Speaking during the event, UBA’s Group Managing Director/Chief Executive Officer, Oliver Alawuba, noted that the bank’s co-hosting of the event via its American subsidiary, underscores its commitment towards cultivating robust relationships within the development communities in the United States.

He said, “As a distinguished member of BCIU, a non-profit organisation providing customised commercial diplomacy services, UBA Group and UBA America share BCIU’s vision of actively pursuing strategic opportunities, contributing to global economic cooperation, deepening of economic diplomacy, facilitating ideas, forging partnerships, and adding value for all stakeholders.”.

“Our resolve to co-host this Networking Reception symbolises our dedication to fostering inclusive economic growth and partnership across borders. By leveraging platforms like this, we can collectively address shared challenges and seize opportunities for sustainable development,” he stated further.

BCIU is a non-profit Association comprising of policy experts, strategic advisors, and trade educators, and offers bespoke commercial diplomacy services to the world’s governments and leading organisations, from Fortune 100 companies to global investors and multilateral institutions.

Only last year, the CEO UBA America, Sola Yomi-Ajayi, was appointed to the Board of BCIU, where she collaborates with fellow board members to ensure the organisation operates in alignment with its by-laws and New York 501(c)3 non-profit legislation.

Yomi-Ajayi has been committed to nurturing long-term organisational growth and sustainability, thereby reinforcing the bond between UBA America, BCIU, and the broader international community.

UBA America is the United States subsidiary of United Bank for Africa (UBA) Plc, one of Africa’s leading financial institutions with presence in 20 African countries, as well as in the United Kingdom, France, and the United Arab Emirates. UBA America serves as a vital link between Africa and the global financial markets, offering a range of banking services tailored to meet the needs of individuals, businesses, and institutions.
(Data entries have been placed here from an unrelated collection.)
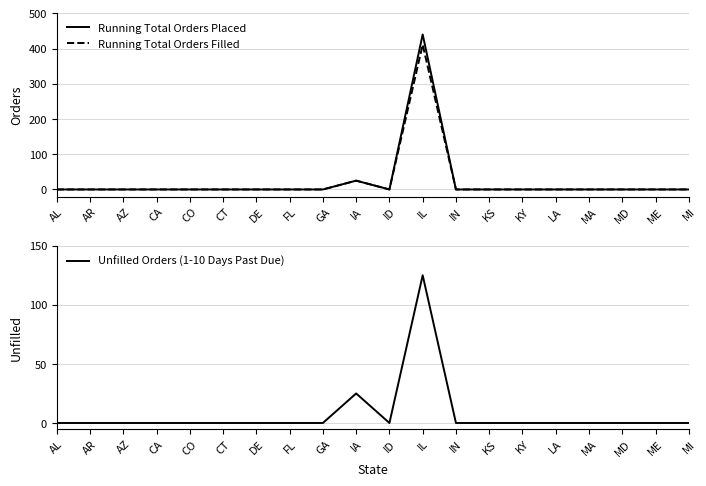

Which series has the largest range (max minus min)?

Running Total Orders Placed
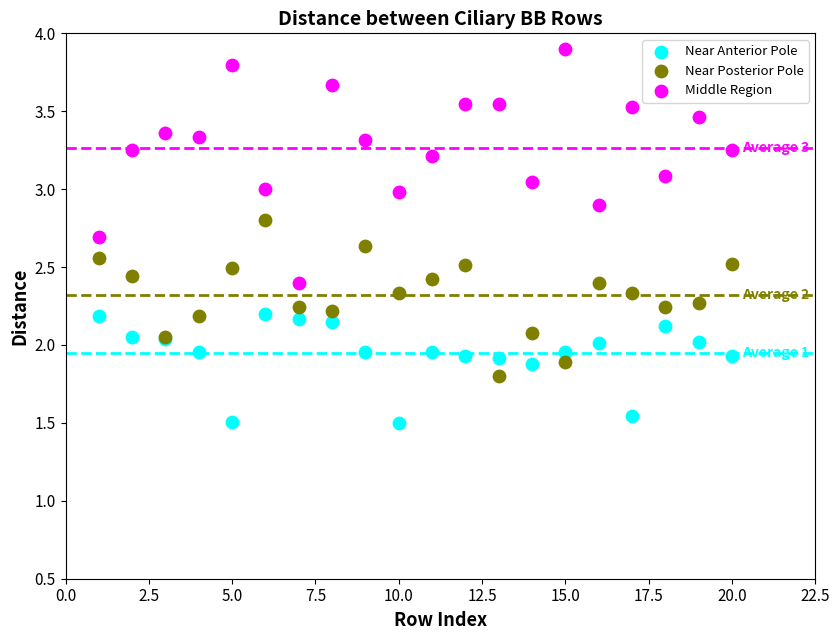

Which series contains the highest Y value?

Middle Region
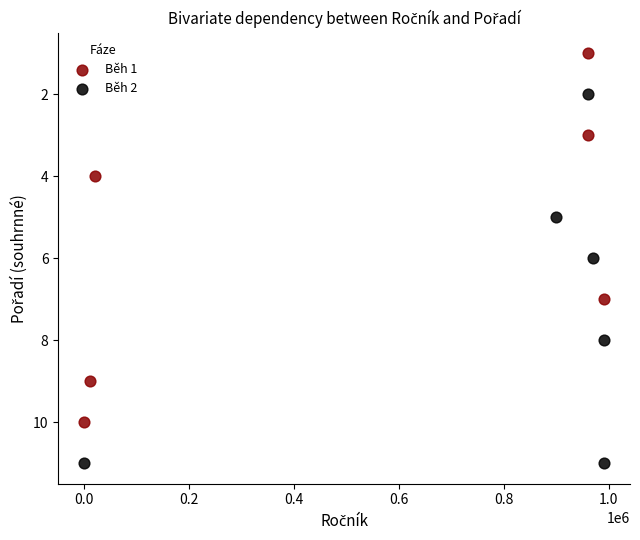

Which series contains the lowest Y value?

Běh 1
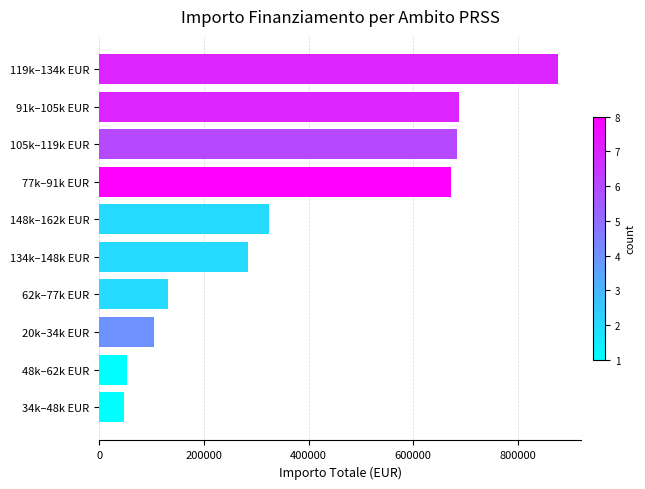

What is the difference between the maximum and minimum values?

829934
As the only sub-Saharan African bank with an operational banking license in the U.S., UBA America is uniquely positioned to provide corporate banking services to North American institutions doing business with or in Africa.

UBA America delivers treasury, trade finance, and correspondent banking solutions to sovereign and central banks, financial institutions, SMEs, foundations, and multilateral and development organizations. Leveraging its knowledge, capacity, and unique position as part of an international banking group, the Bank seeks to provide exceptional value to our customers around the world.